→ **WHAT THE EXERCISE ASKS**
Reproduce every line of the records below word for word, leaving out the pictures.

→ **RECORD EXCERPTS**
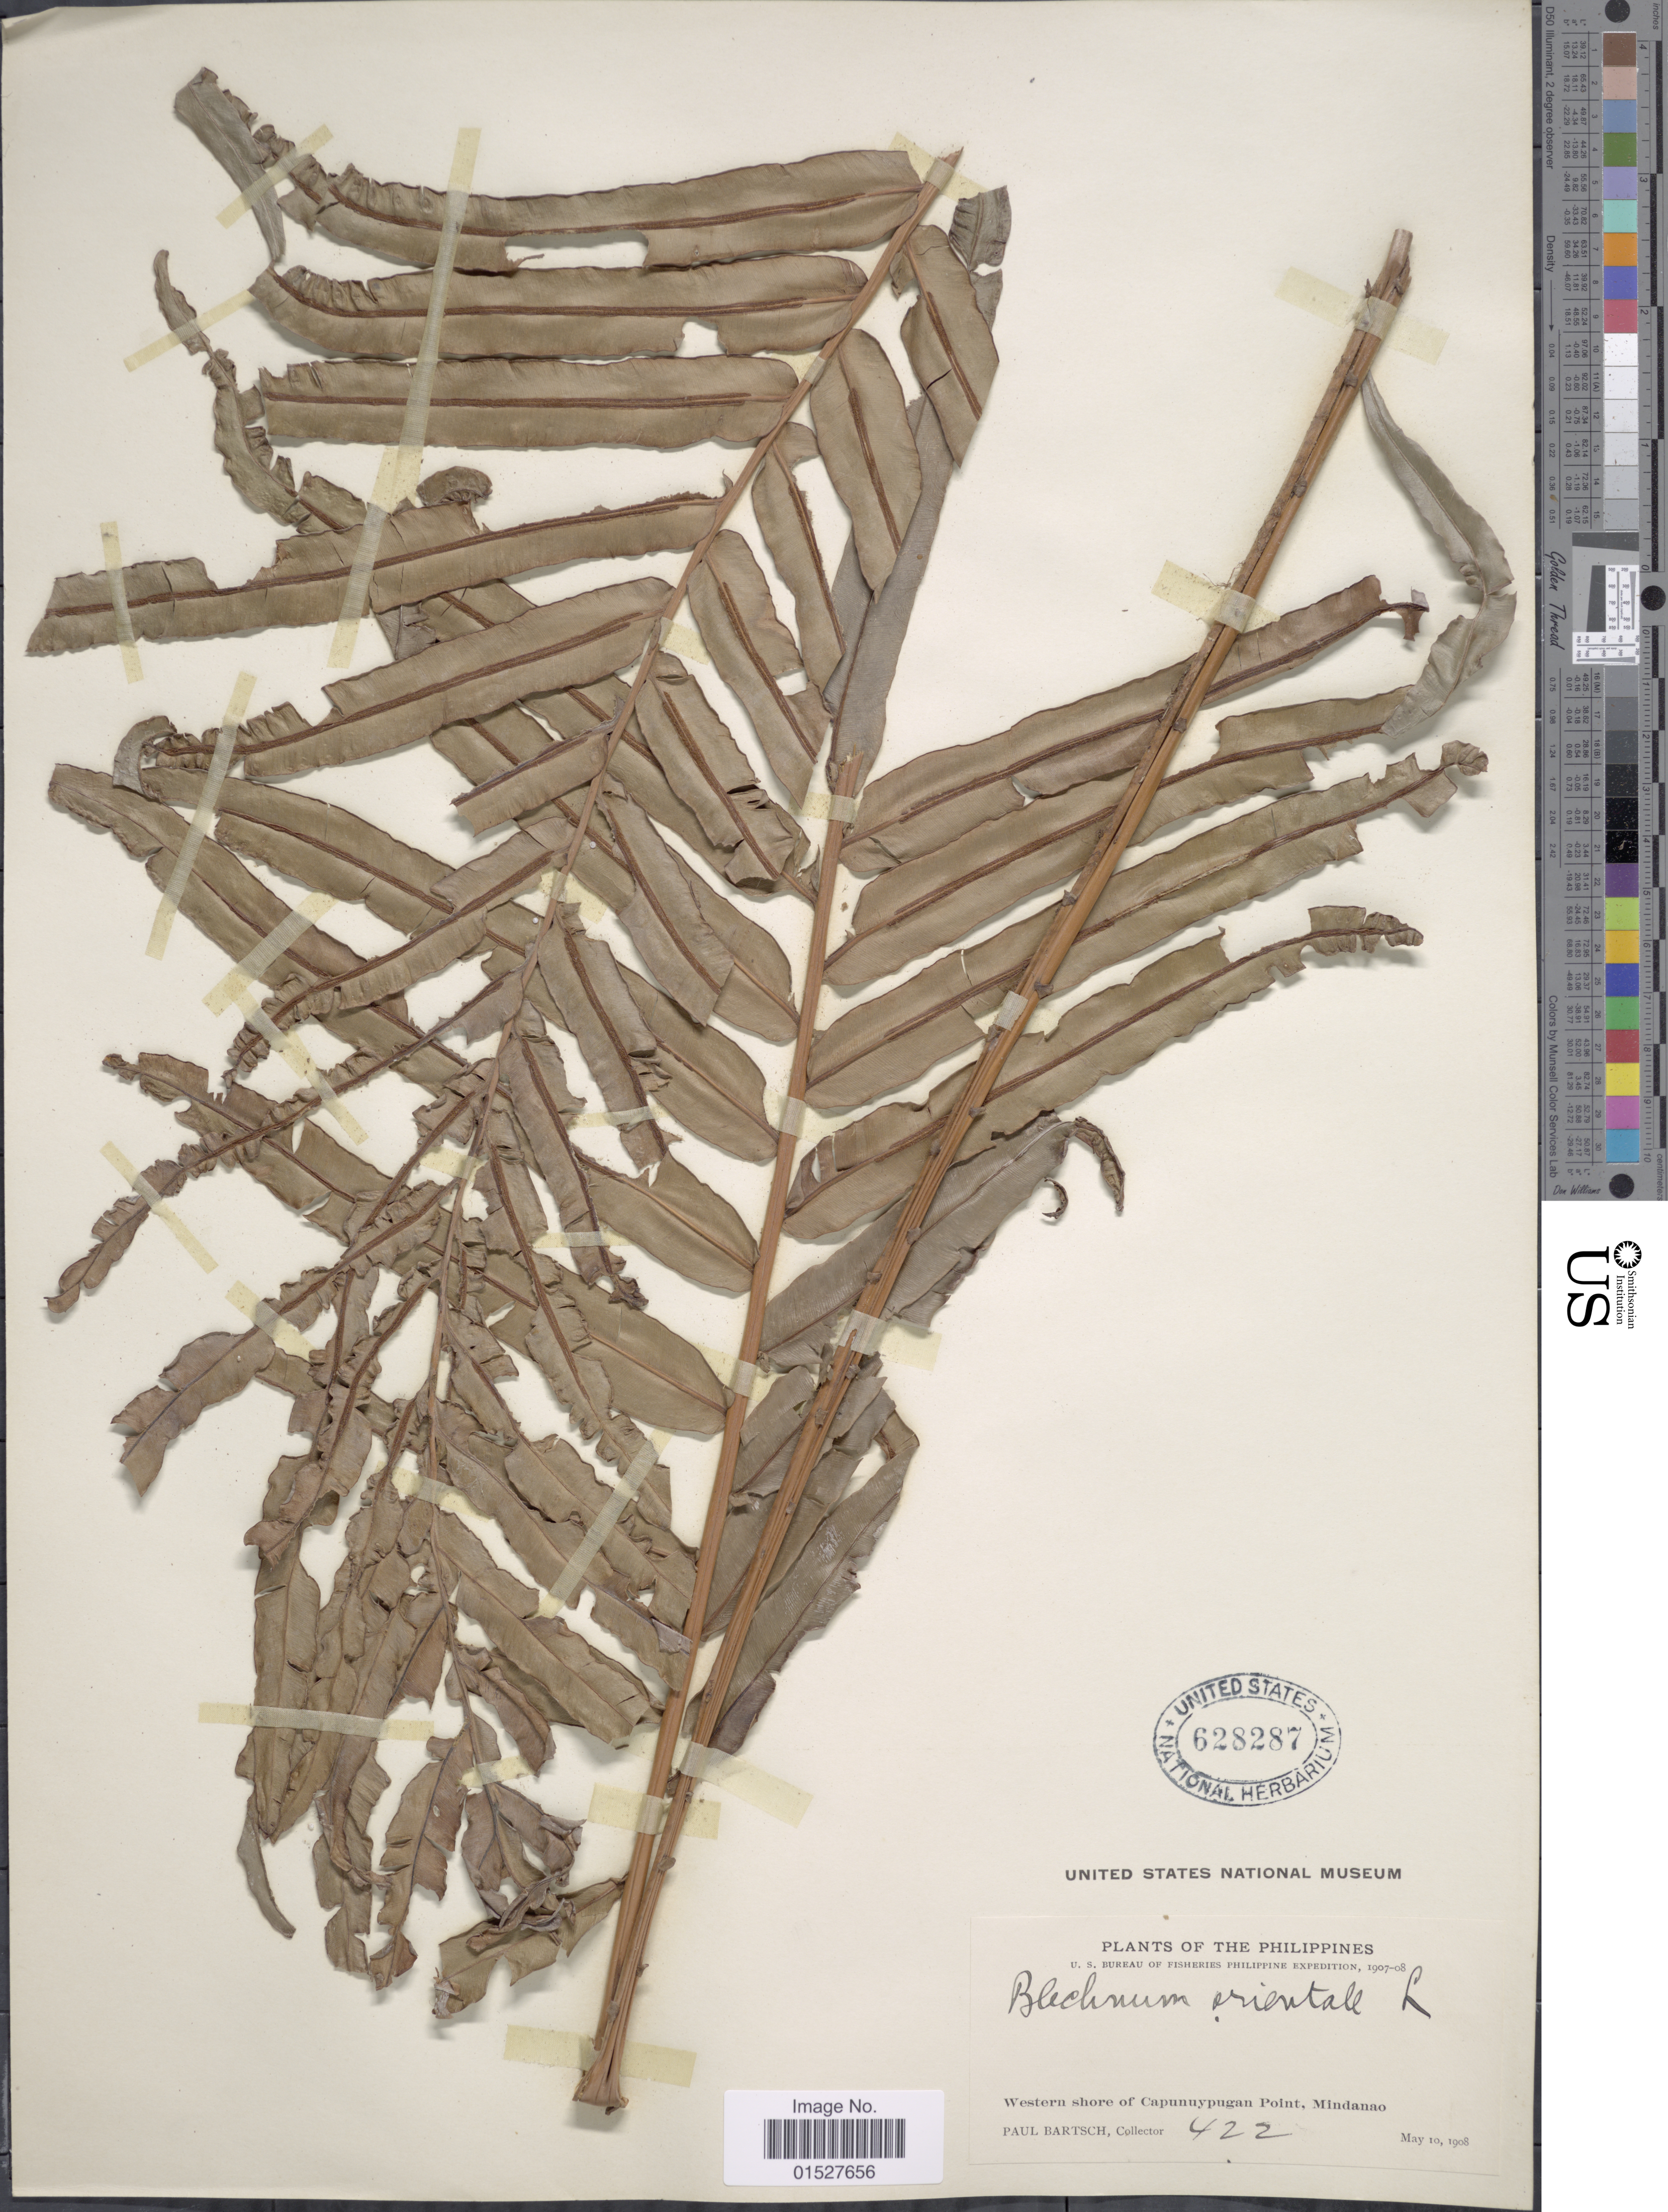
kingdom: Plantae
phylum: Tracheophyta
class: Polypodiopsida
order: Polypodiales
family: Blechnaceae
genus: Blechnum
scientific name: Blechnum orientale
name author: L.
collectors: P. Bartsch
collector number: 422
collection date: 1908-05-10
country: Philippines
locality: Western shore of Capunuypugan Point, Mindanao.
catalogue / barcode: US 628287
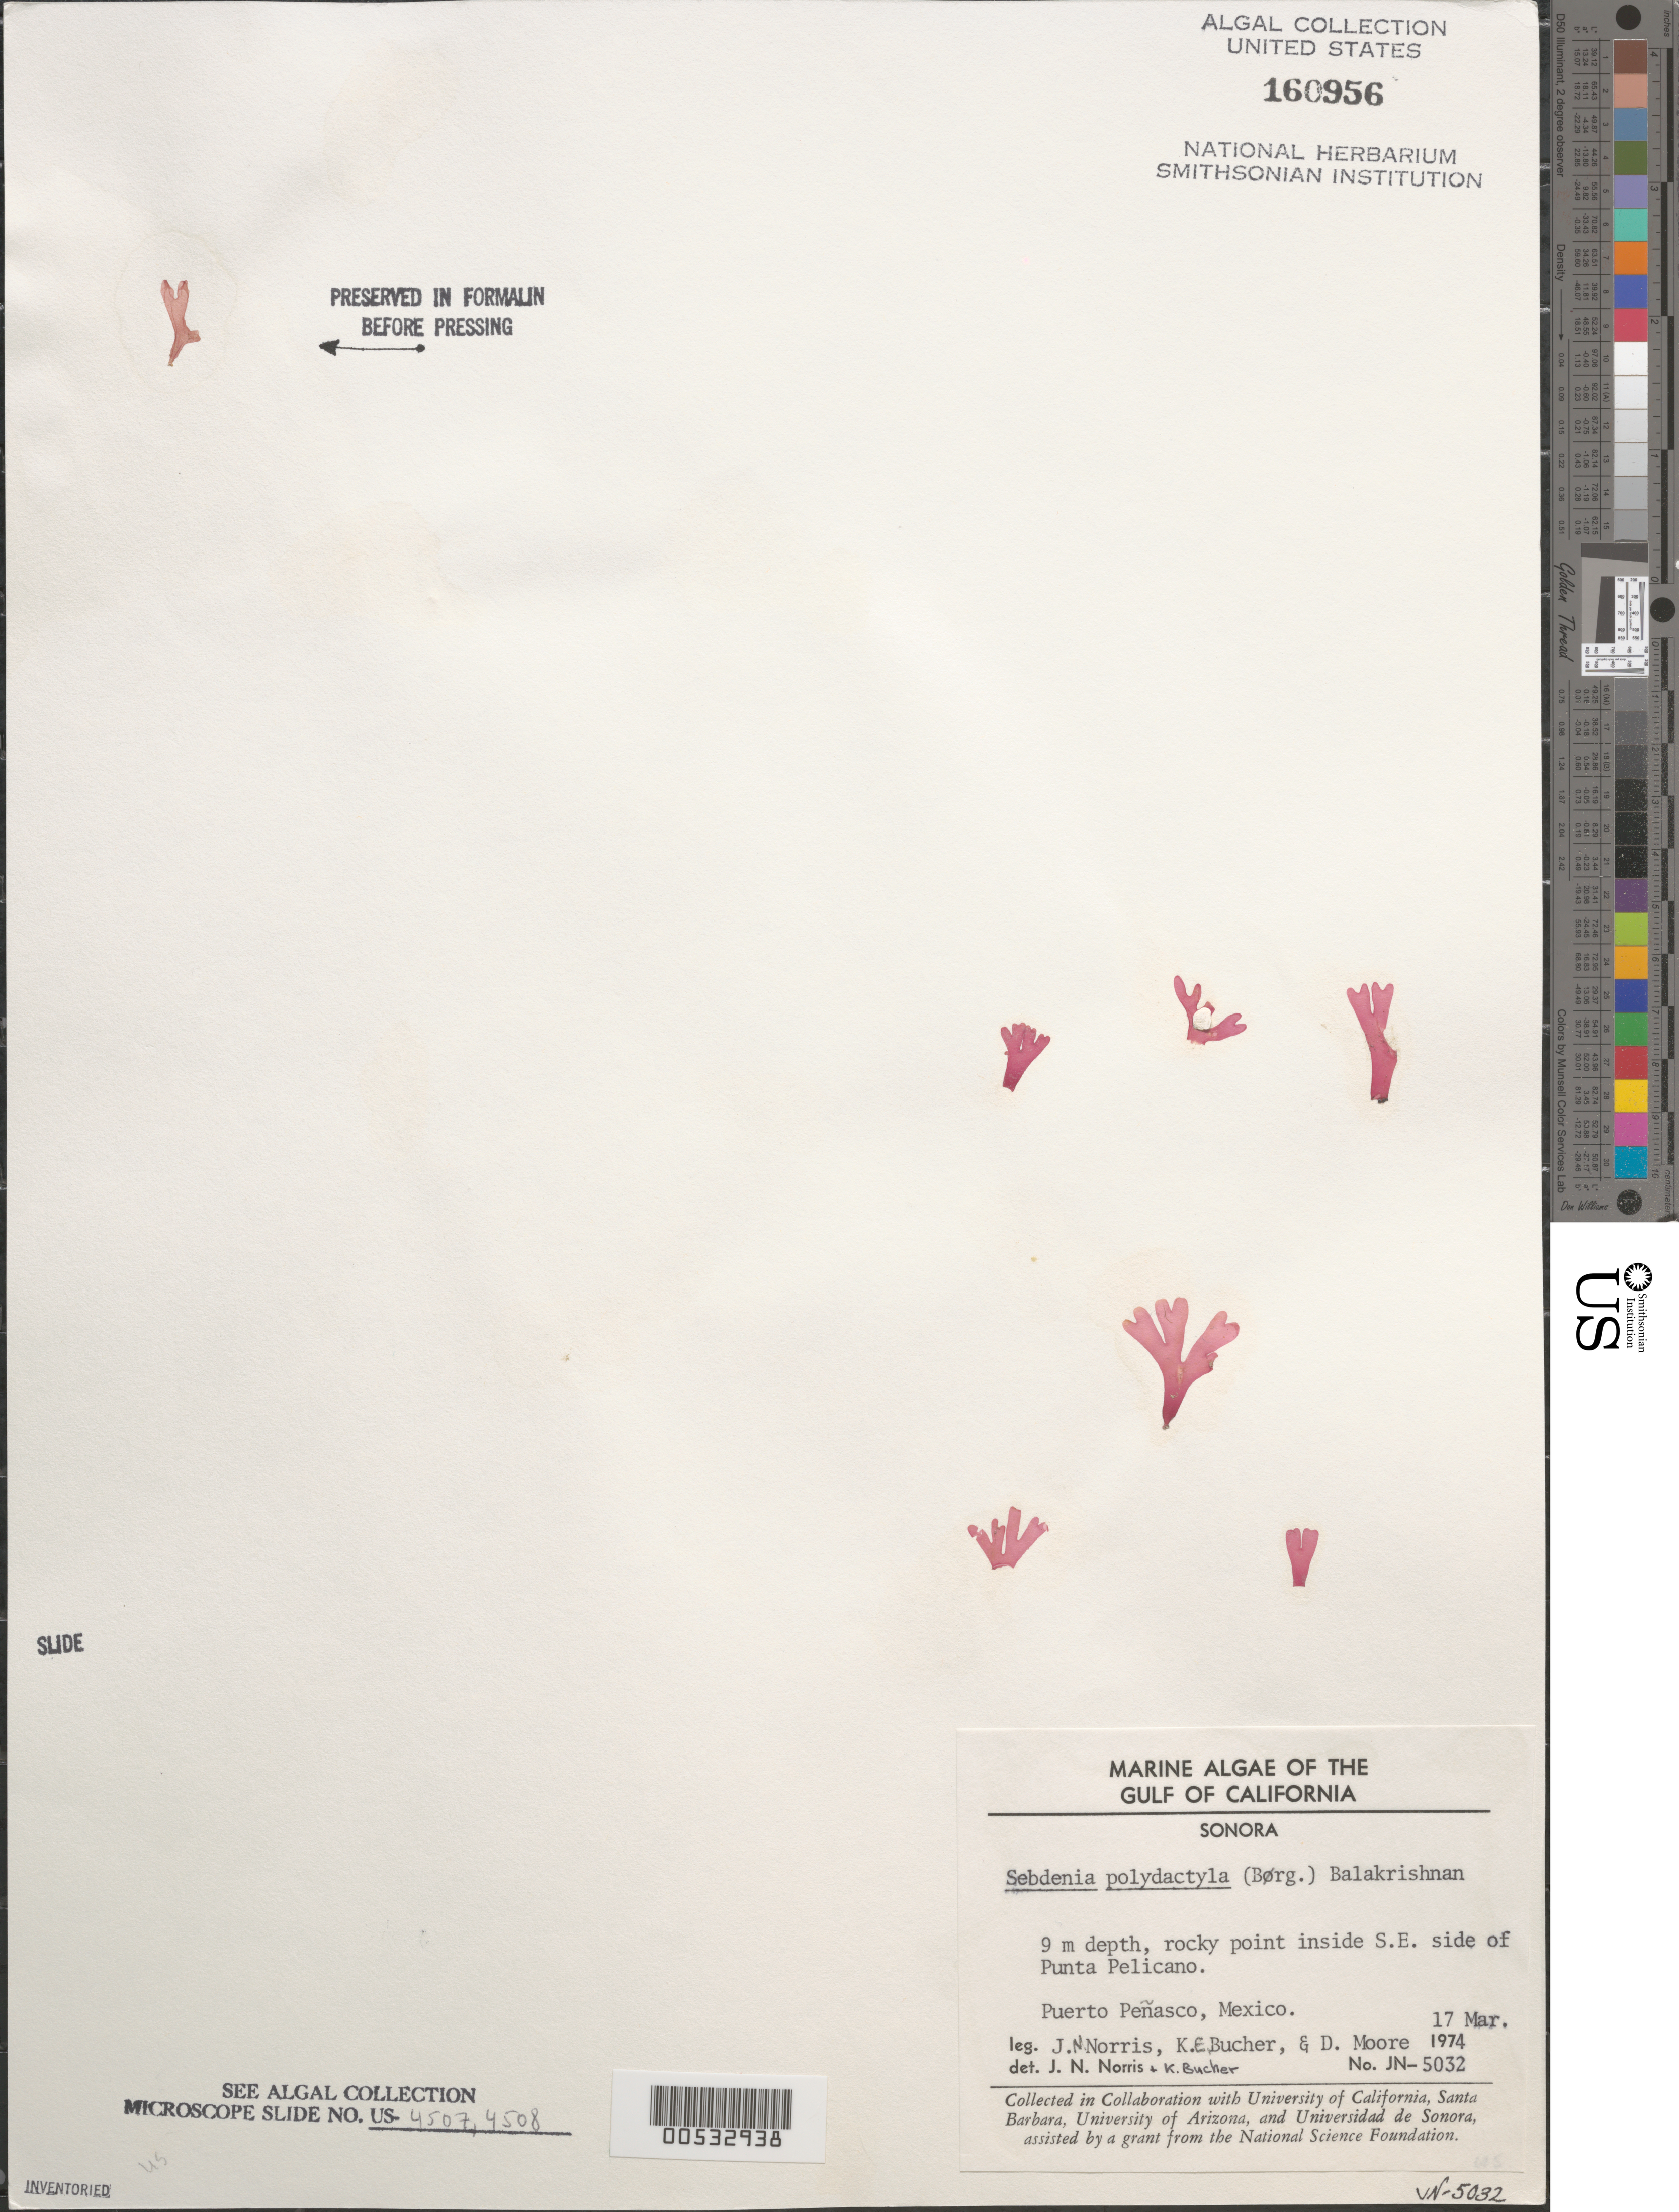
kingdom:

→ **WRITTEN RESPONSE**
kingdom: Plantae
phylum: Tracheophyta
class: Polypodiopsida
order: Polypodiales
family: Blechnaceae
genus: Blechnum
scientific name: Blechnum orientale
name author: L.
collectors: P. Bartsch
collector number: 422
collection date: 1908-05-10
country: Philippines
locality: Western shore of Capunuypugan Point, Mindanao.
catalogue / barcode: US 628287
kingdom:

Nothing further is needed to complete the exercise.